• EXTRAIT DU DOCUMENT:
· · · ·

La vie à Troyes



Armoiries de Troyes


Le voyageur qui arrive à Troyes par le rail, aperçoit en sortant de la gare le Monument des Enfants de l’Aube, sur lequel figurent les armes de la ville.

 

           Ces dernières sont bien connues. Leur définition en termes héraldiques est la suivante : « d’azur à la bande d’argent côtoyée de 2 cotices potencées et contre potencées de 13 pièces d’or, au chef cousu d’argent chargé de 3 fleurs de lys d’or rangées en face ».

 

           Cependant, le Monument des Enfants de l’Aube, élevé en 1890, ne présente pas 3 fleurs de lys, mais 3 étoiles.

 

          Pour quelle raison ? Pour répondre à cette question, il est nécessaire de rappeler l’histoire de notre blason.

 

           Les armes de Troyes rappellent le rattachement de la Champagne à la France en 1284, par le mariage de Jeanne de Navarre, héritière du comté, avec le roi de France Philippe le Bel. Au blason de Champagne s’ajoute le chef de France aux 6 fleurs de lys.

 

Mais les armes de la ville telles que nous les connaissons aujourd’hui ne furent fixées que beaucoup plus tard. Sous la Révolution toutes les armoiries furent dès 1790, déclarées abolies et souvent martelées en tant que symbole de l’Ancien régime et du despotisme.

 

Napoléon remplaça les fleurs de lys par 3 abeilles. En 1825, Troyes reprit son blason fleurdelisé. Mais la Monarchie de Juillet, issue de la Révolution de 1830, adopta à la place des fleurs de lys, 3 étoiles d’or.

 

Cet usage n’a été qu’éphémère, comme le prouve une reprise déjà ancienne des fleurs de lys. En même temps que le drapeau blanc disparaissait, la France retrouvait le drapeau tricolore.

 

Napoléon III rétablit les abeilles de son oncle.

· · · ·

D'après l'extrait sur les armoiries de Troyes, que figure le Monument des Enfants de l'Aube à la place des 3 fleurs de lys ? Les enregistrements n'ont aucun lien avec l'extrait sur les armoiries de Troyes.

• DONNÉES BRUTES:
· · · ·

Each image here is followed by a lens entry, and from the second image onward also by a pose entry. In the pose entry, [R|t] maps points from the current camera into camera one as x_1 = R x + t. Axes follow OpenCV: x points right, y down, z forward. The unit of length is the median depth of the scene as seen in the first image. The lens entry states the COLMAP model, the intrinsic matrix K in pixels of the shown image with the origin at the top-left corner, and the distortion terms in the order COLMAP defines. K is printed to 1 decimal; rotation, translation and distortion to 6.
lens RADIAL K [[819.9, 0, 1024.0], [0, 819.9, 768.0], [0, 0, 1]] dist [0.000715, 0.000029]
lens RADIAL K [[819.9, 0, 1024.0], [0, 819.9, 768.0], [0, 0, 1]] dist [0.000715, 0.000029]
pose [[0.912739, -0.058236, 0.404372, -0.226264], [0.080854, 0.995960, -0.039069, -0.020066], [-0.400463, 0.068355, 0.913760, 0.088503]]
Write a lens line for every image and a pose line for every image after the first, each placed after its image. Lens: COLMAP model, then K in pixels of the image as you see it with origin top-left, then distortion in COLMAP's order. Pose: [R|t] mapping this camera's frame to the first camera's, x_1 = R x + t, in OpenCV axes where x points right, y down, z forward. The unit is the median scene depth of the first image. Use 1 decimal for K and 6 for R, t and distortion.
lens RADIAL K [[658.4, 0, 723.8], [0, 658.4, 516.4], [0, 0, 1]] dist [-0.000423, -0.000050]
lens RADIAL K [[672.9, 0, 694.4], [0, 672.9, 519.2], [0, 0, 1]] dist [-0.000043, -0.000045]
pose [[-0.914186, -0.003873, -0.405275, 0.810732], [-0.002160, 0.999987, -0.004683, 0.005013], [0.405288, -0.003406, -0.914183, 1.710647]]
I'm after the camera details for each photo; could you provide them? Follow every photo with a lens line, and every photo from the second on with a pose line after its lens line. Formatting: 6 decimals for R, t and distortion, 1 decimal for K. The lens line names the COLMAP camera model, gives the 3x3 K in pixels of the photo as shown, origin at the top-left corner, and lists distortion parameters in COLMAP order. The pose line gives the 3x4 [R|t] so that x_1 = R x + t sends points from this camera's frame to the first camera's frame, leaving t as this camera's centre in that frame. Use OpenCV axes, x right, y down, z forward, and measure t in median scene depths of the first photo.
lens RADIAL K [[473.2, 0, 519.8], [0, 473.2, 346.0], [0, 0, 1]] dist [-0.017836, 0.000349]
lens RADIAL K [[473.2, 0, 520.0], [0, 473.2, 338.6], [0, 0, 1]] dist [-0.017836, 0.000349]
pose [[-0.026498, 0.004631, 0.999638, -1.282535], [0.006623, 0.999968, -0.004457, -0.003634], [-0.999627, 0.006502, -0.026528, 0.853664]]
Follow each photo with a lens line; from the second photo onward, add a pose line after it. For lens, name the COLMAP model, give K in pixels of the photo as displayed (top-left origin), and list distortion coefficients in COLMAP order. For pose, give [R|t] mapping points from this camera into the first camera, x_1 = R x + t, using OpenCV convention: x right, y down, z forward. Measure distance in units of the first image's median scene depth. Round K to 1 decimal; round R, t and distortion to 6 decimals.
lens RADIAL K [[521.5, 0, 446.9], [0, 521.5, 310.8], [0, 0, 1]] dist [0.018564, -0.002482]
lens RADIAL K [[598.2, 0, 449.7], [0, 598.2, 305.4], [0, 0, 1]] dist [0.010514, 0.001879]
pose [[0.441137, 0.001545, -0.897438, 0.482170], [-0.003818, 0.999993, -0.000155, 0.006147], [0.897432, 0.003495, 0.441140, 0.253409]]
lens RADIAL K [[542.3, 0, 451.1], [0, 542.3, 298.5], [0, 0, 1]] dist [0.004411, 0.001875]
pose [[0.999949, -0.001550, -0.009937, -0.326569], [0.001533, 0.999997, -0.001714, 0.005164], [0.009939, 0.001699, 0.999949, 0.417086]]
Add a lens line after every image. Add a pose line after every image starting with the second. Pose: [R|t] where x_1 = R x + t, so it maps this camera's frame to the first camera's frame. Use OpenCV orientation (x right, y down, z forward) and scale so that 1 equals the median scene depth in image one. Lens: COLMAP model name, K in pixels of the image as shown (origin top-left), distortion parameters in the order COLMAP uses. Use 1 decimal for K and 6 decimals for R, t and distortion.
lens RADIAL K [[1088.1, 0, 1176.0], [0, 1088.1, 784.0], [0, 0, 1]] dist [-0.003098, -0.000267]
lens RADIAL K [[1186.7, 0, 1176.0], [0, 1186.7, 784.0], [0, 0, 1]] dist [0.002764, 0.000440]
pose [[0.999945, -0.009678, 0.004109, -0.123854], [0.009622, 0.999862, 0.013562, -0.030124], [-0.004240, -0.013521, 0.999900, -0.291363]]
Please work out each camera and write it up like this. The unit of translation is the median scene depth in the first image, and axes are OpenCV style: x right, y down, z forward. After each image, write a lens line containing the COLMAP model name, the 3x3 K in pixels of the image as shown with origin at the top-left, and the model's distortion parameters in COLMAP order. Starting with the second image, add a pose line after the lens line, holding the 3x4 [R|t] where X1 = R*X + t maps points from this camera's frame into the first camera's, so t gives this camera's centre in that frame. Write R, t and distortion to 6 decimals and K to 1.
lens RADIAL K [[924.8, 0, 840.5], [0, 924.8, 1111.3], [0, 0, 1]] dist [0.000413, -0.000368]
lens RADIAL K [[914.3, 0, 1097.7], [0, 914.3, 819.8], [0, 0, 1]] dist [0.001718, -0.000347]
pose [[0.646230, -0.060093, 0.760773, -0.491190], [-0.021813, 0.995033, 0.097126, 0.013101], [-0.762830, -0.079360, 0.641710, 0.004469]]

· · · ·

• RÉPONSE CI-DESSOUS:
Il présente 3 étoiles.